Other nations have nukes, of course, and it might be wondered why we should be especially concerned that Iran has them.
The answer is that no other nation supports terrorism around the globe to the extent that Iran does. No other nation is led by people who believe that they can effect the return of their messiah by launching a nuclear holocaust, and no other nation has sworn to wipe another nation off the map as soon as they have the capability to do it. Iran has done all three.

Weinstein quotes the widow of a physicist who had been working on Iran's nuclear weapons until he was killed in Tehran by unknown assassins:
Mostafa’s ultimate goal was the annihilation of Israel,” Fatemeh Bolouri Kashani told the Fars News Agency this week. She was referring to the wishes of her late husband, Mostafa Ahmadi Roshan Behdast, an Iranian nuclear scientist assassinated on the streets of Tehran in January.
Maybe Mostafa was just joking, although it must be said that Muslims aren't particular noted for their wonderful sense of humor.

Recently we wrote about the statement by a top Iranian official who declared that Iran must launch a preemptive strike against Israel, a declaration that all but forces Israel to attack first to avoid being preemptively obliterated.

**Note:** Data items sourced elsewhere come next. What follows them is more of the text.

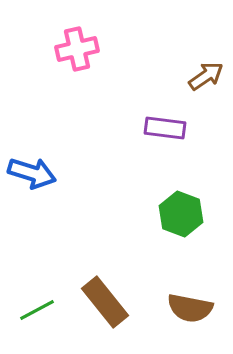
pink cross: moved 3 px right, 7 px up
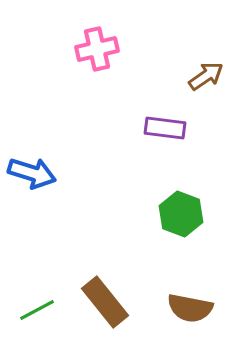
pink cross: moved 20 px right
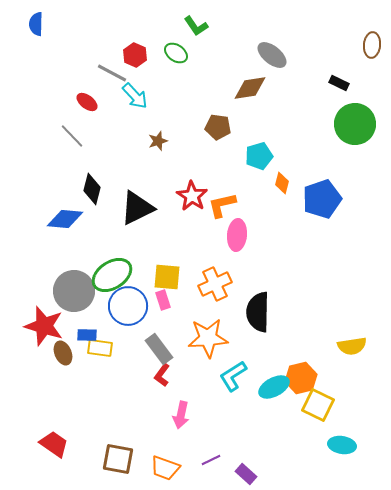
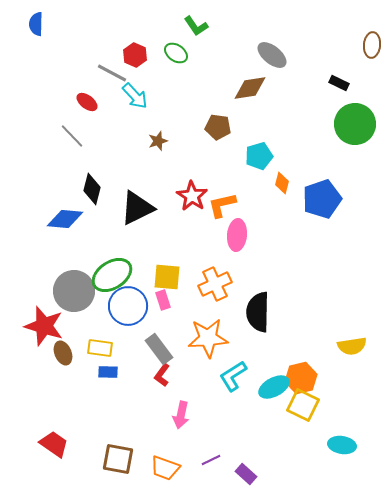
blue rectangle at (87, 335): moved 21 px right, 37 px down
yellow square at (318, 405): moved 15 px left
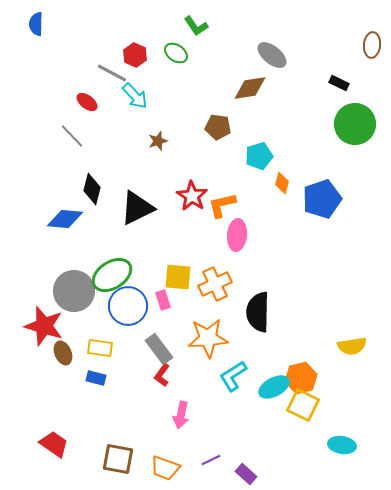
yellow square at (167, 277): moved 11 px right
blue rectangle at (108, 372): moved 12 px left, 6 px down; rotated 12 degrees clockwise
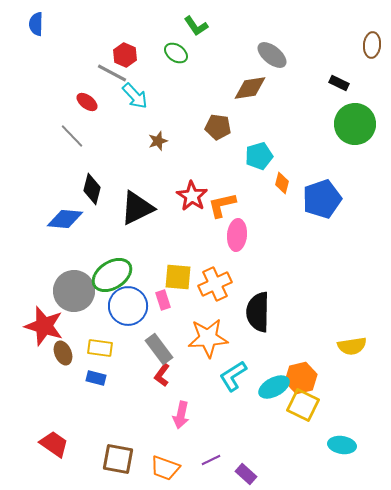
red hexagon at (135, 55): moved 10 px left
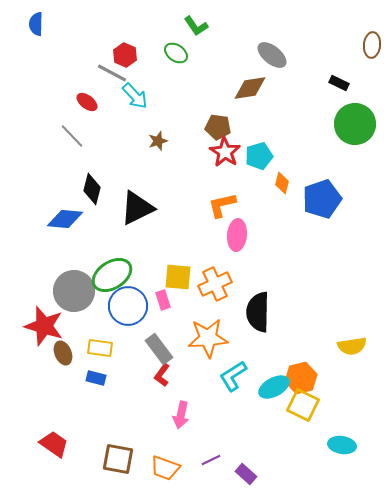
red star at (192, 196): moved 33 px right, 44 px up
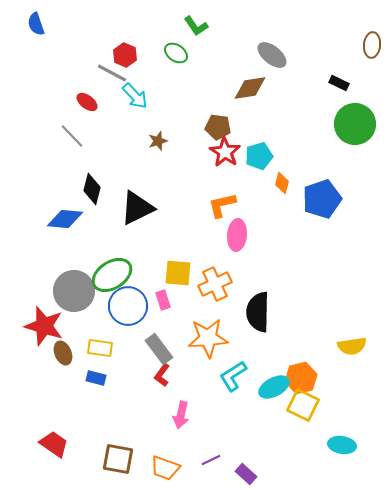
blue semicircle at (36, 24): rotated 20 degrees counterclockwise
yellow square at (178, 277): moved 4 px up
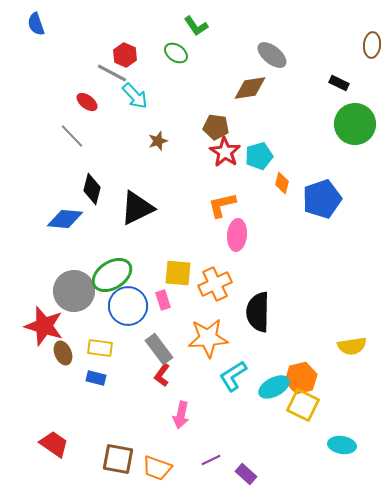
brown pentagon at (218, 127): moved 2 px left
orange trapezoid at (165, 468): moved 8 px left
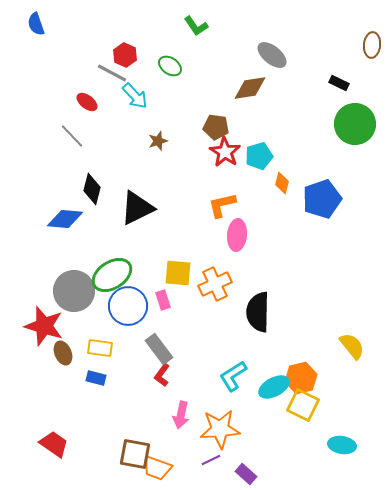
green ellipse at (176, 53): moved 6 px left, 13 px down
orange star at (208, 338): moved 12 px right, 91 px down
yellow semicircle at (352, 346): rotated 120 degrees counterclockwise
brown square at (118, 459): moved 17 px right, 5 px up
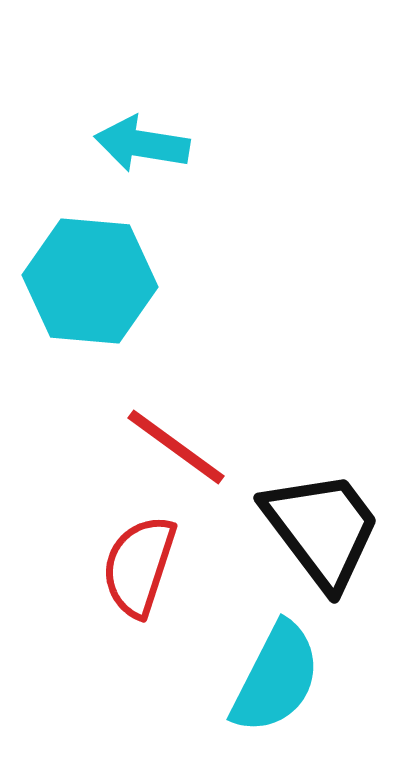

Weinstein closes with this:
But while Western policy elites exude confidence in the rationality of the Iranian regime, we see from Kashani’s comment about her late husband that those intimately involved in making a nuclear Iran a reality believe it is their mission — likely the very reason they got involved in the nuclear project to begin with — to eliminate the Jewish state. And we aren’t talking about some uneducated bumpkin. This was a highly-educated nuclear scientist.
Machiavelli wrote that when war can not be avoided it can only be postponed to the advantage of the other side. It seems that war is coming once again to Israel one way or another, and the longer it is deferred the harder it will be for Israel to prevail and certainly the higher the cost they will pay. War with Iran will be a horrific thing, as we've said on numerous occasions on this site, but a nuclear weapon in the hands of Iran would be even worse despite whatever the naifs among our elites tell us.

Perhaps the biggest question for American citizens is, what will the United States do if Israel decides it doesn't want to wait until it's too late to find out whether the Iranians are just joshing about reducing them and their children to ashes?